* TASK TO CARRY OUT *
Rewrite the lines of all the records below as a single numbered list, and leave out any blank lines.

Stored data entries

----------

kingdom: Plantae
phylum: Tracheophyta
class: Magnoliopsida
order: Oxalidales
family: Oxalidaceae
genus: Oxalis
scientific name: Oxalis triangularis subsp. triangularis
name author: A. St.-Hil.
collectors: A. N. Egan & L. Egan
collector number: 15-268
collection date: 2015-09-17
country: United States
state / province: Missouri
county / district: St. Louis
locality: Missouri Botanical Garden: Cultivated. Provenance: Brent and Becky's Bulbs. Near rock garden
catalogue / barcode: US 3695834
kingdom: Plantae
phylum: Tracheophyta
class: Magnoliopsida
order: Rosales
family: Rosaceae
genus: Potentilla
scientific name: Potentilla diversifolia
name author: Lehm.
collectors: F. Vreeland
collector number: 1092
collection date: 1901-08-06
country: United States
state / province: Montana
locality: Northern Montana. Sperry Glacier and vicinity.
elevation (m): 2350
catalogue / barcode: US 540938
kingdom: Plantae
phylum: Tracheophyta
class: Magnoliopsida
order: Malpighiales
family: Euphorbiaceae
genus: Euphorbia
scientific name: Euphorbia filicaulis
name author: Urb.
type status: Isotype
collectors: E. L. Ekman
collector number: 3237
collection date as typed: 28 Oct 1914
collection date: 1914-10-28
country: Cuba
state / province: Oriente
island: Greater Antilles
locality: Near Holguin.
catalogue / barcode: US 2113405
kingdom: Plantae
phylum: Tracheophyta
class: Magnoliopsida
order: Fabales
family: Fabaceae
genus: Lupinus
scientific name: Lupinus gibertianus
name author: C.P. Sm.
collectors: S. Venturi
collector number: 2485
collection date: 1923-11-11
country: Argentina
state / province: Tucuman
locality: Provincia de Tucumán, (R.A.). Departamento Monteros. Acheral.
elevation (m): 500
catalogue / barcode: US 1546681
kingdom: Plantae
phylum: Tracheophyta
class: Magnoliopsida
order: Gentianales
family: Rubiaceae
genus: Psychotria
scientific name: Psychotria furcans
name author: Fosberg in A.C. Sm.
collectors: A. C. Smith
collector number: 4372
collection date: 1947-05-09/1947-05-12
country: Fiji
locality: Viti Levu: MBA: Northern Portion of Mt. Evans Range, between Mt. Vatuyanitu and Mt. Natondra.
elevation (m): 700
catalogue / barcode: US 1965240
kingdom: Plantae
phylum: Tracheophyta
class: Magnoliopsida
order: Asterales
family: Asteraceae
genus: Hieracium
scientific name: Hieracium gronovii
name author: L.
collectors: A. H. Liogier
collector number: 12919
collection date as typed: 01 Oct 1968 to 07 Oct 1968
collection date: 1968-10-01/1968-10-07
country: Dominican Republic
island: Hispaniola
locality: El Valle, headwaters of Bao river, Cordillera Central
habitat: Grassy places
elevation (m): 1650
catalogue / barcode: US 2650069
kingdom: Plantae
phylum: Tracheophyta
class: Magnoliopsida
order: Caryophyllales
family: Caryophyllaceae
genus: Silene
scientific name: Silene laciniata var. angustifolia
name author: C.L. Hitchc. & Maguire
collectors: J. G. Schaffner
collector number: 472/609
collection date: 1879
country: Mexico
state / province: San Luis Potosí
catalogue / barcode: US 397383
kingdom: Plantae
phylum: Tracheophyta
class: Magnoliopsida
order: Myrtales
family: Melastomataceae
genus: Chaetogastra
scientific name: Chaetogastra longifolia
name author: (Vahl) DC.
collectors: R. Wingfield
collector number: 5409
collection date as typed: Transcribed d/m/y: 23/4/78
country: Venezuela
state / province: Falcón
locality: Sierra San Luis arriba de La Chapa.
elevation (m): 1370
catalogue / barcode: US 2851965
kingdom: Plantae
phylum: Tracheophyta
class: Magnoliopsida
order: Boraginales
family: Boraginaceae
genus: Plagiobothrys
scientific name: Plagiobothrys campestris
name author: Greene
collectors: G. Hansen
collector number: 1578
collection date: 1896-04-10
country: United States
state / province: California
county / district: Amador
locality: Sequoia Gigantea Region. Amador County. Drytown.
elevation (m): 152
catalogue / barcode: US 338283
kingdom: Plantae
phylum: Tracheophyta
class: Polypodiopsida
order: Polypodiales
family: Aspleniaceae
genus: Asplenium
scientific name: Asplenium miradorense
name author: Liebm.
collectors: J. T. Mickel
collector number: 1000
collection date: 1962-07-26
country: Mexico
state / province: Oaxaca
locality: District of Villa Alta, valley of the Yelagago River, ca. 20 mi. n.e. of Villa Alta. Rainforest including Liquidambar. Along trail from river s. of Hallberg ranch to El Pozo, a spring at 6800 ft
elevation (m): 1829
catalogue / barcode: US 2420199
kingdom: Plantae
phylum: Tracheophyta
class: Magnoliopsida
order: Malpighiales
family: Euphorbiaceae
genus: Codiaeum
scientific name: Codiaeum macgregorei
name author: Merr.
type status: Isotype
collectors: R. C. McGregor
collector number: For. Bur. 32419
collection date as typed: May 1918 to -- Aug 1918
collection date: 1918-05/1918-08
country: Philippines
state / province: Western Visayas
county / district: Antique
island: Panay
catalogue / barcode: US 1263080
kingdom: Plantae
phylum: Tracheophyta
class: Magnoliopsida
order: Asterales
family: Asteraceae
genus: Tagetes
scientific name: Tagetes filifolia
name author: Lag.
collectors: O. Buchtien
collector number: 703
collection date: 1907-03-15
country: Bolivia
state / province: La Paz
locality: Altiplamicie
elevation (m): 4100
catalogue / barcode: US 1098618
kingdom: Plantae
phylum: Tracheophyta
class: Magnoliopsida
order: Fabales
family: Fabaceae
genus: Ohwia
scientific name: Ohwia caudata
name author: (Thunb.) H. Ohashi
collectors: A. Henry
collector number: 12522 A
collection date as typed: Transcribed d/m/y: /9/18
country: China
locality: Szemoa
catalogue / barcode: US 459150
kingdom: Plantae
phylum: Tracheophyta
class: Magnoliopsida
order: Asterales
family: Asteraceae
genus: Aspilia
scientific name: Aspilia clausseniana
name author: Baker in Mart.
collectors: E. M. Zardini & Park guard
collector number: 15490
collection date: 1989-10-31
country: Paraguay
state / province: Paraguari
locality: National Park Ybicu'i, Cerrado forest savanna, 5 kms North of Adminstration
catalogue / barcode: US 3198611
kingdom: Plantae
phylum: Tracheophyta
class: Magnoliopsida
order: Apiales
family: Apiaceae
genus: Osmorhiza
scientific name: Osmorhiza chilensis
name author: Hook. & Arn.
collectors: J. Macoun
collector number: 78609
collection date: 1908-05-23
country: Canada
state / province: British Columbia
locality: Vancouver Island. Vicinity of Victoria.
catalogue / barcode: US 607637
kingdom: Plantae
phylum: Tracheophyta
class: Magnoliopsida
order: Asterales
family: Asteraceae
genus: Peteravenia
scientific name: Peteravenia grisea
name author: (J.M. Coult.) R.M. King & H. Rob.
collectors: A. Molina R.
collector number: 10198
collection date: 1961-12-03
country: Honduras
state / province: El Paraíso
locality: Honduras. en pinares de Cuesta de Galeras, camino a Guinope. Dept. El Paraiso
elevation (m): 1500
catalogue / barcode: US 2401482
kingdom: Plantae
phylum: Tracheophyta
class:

----------

* RESPONSE TO THIS TASK *
1. kingdom: Plantae
2. phylum: Tracheophyta
3. class: Magnoliopsida
4. order: Oxalidales
5. family: Oxalidaceae
6. genus: Oxalis
7. scientific name: Oxalis triangularis subsp. triangularis
8. name author: A. St.-Hil.
9. collectors: A. N. Egan & L. Egan
10. collector number: 15-268
11. collection date: 2015-09-17
12. country: United States
13. state / province: Missouri
14. county / district: St. Louis
15. locality: Missouri Botanical Garden: Cultivated. Provenance: Brent and Becky's Bulbs. Near rock garden
16. catalogue / barcode: US 3695834
17. kingdom: Plantae
18. phylum: Tracheophyta
19. class: Magnoliopsida
20. order: Rosales
21. family: Rosaceae
22. genus: Potentilla
23. scientific name: Potentilla diversifolia
24. name author: Lehm.
25. collectors: F. Vreeland
26. collector number: 1092
27. collection date: 1901-08-06
28. country: United States
29. state / province: Montana
30. locality: Northern Montana. Sperry Glacier and vicinity.
31. elevation (m): 2350
32. catalogue / barcode: US 540938
33. kingdom: Plantae
34. phylum: Tracheophyta
35. class: Magnoliopsida
36. order: Malpighiales
37. family: Euphorbiaceae
38. genus: Euphorbia
39. scientific name: Euphorbia filicaulis
40. name author: Urb.
41. type status: Isotype
42. collectors: E. L. Ekman
43. collector number: 3237
44. collection date as typed: 28 Oct 1914
45. collection date: 1914-10-28
46. country: Cuba
47. state / province: Oriente
48. island: Greater Antilles
49. locality: Near Holguin.
50. catalogue / barcode: US 2113405
51. kingdom: Plantae
52. phylum: Tracheophyta
53. class: Magnoliopsida
54. order: Fabales
55. family: Fabaceae
56. genus: Lupinus
57. scientific name: Lupinus gibertianus
58. name author: C.P. Sm.
59. collectors: S. Venturi
60. collector number: 2485
61. collection date: 1923-11-11
62. country: Argentina
63. state / province: Tucuman
64. locality: Provincia de Tucumán, (R.A.). Departamento Monteros. Acheral.
65. elevation (m): 500
66. catalogue / barcode: US 1546681
67. kingdom: Plantae
68. phylum: Tracheophyta
69. class: Magnoliopsida
70. order: Gentianales
71. family: Rubiaceae
72. genus: Psychotria
73. scientific name: Psychotria furcans
74. name author: Fosberg in A.C. Sm.
75. collectors: A. C. Smith
76. collector number: 4372
77. collection date: 1947-05-09/1947-05-12
78. country: Fiji
79. locality: Viti Levu: MBA: Northern Portion of Mt. Evans Range, between Mt. Vatuyanitu and Mt. Natondra.
80. elevation (m): 700
81. catalogue / barcode: US 1965240
82. kingdom: Plantae
83. phylum: Tracheophyta
84. class: Magnoliopsida
85. order: Asterales
86. family: Asteraceae
87. genus: Hieracium
88. scientific name: Hieracium gronovii
89. name author: L.
90. collectors: A. H. Liogier
91. collector number: 12919
92. collection date as typed: 01 Oct 1968 to 07 Oct 1968
93. collection date: 1968-10-01/1968-10-07
94. country: Dominican Republic
95. island: Hispaniola
96. locality: El Valle, headwaters of Bao river, Cordillera Central
97. habitat: Grassy places
98. elevation (m): 1650
99. catalogue / barcode: US 2650069
100. kingdom: Plantae
101. phylum: Tracheophyta
102. class: Magnoliopsida
103. order: Caryophyllales
104. family: Caryophyllaceae
105. genus: Silene
106. scientific name: Silene laciniata var. angustifolia
107. name author: C.L. Hitchc. & Maguire
108. collectors: J. G. Schaffner
109. collector number: 472/609
110. collection date: 1879
111. country: Mexico
112. state / province: San Luis Potosí
113. catalogue / barcode: US 397383
114. kingdom: Plantae
115. phylum: Tracheophyta
116. class: Magnoliopsida
117. order: Myrtales
118. family: Melastomataceae
119. genus: Chaetogastra
120. scientific name: Chaetogastra longifolia
121. name author: (Vahl) DC.
122. collectors: R. Wingfield
123. collector number: 5409
124. collection date as typed: Transcribed d/m/y: 23/4/78
125. country: Venezuela
126. state / province: Falcón
127. locality: Sierra San Luis arriba de La Chapa.
128. elevation (m): 1370
129. catalogue / barcode: US 2851965
130. kingdom: Plantae
131. phylum: Tracheophyta
132. class: Magnoliopsida
133. order: Boraginales
134. family: Boraginaceae
135. genus: Plagiobothrys
136. scientific name: Plagiobothrys campestris
137. name author: Greene
138. collectors: G. Hansen
139. collector number: 1578
140. collection date: 1896-04-10
141. country: United States
142. state / province: California
143. county / district: Amador
144. locality: Sequoia Gigantea Region. Amador County. Drytown.
145. elevation (m): 152
146. catalogue / barcode: US 338283
147. kingdom: Plantae
148. phylum: Tracheophyta
149. class: Polypodiopsida
150. order: Polypodiales
151. family: Aspleniaceae
152. genus: Asplenium
153. scientific name: Asplenium miradorense
154. name author: Liebm.
155. collectors: J. T. Mickel
156. collector number: 1000
157. collection date: 1962-07-26
158. country: Mexico
159. state / province: Oaxaca
160. locality: District of Villa Alta, valley of the Yelagago River, ca. 20 mi. n.e. of Villa Alta. Rainforest including Liquidambar. Along trail from river s. of Hallberg ranch to El Pozo, a spring at 6800 ft
161. elevation (m): 1829
162. catalogue / barcode: US 2420199
163. kingdom: Plantae
164. phylum: Tracheophyta
165. class: Magnoliopsida
166. order: Malpighiales
167. family: Euphorbiaceae
168. genus: Codiaeum
169. scientific name: Codiaeum macgregorei
170. name author: Merr.
171. type status: Isotype
172. collectors: R. C. McGregor
173. collector number: For. Bur. 32419
174. collection date as typed: May 1918 to -- Aug 1918
175. collection date: 1918-05/1918-08
176. country: Philippines
177. state / province: Western Visayas
178. county / district: Antique
179. island: Panay
180. catalogue / barcode: US 1263080
181. kingdom: Plantae
182. phylum: Tracheophyta
183. class: Magnoliopsida
184. order: Asterales
185. family: Asteraceae
186. genus: Tagetes
187. scientific name: Tagetes filifolia
188. name author: Lag.
189. collectors: O. Buchtien
190. collector number: 703
191. collection date: 1907-03-15
192. country: Bolivia
193. state / province: La Paz
194. locality: Altiplamicie
195. elevation (m): 4100
196. catalogue / barcode: US 1098618
197. kingdom: Plantae
198. phylum: Tracheophyta
199. class: Magnoliopsida
200. order: Fabales
201. family: Fabaceae
202. genus: Ohwia
203. scientific name: Ohwia caudata
204. name author: (Thunb.) H. Ohashi
205. collectors: A. Henry
206. collector number: 12522 A
207. collection date as typed: Transcribed d/m/y: /9/18
208. country: China
209. locality: Szemoa
210. catalogue / barcode: US 459150
211. kingdom: Plantae
212. phylum: Tracheophyta
213. class: Magnoliopsida
214. order: Asterales
215. family: Asteraceae
216. genus: Aspilia
217. scientific name: Aspilia clausseniana
218. name author: Baker in Mart.
219. collectors: E. M. Zardini & Park guard
220. collector number: 15490
221. collection date: 1989-10-31
222. country: Paraguay
223. state / province: Paraguari
224. locality: National Park Ybicu'i, Cerrado forest savanna, 5 kms North of Adminstration
225. catalogue / barcode: US 3198611
226. kingdom: Plantae
227. phylum: Tracheophyta
228. class: Magnoliopsida
229. order: Apiales
230. family: Apiaceae
231. genus: Osmorhiza
232. scientific name: Osmorhiza chilensis
233. name author: Hook. & Arn.
234. collectors: J. Macoun
235. collector number: 78609
236. collection date: 1908-05-23
237. country: Canada
238. state / province: British Columbia
239. locality: Vancouver Island. Vicinity of Victoria.
240. catalogue / barcode: US 607637
241. kingdom: Plantae
242. phylum: Tracheophyta
243. class: Magnoliopsida
244. order: Asterales
245. family: Asteraceae
246. genus: Peteravenia
247. scientific name: Peteravenia grisea
248. name author: (J.M. Coult.) R.M. King & H. Rob.
249. collectors: A. Molina R.
250. collector number: 10198
251. collection date: 1961-12-03
252. country: Honduras
253. state / province: El Paraíso
254. locality: Honduras. en pinares de Cuesta de Galeras, camino a Guinope. Dept. El Paraiso
255. elevation (m): 1500
256. catalogue / barcode: US 2401482
257. kingdom: Plantae
258. phylum: Tracheophyta
259. class:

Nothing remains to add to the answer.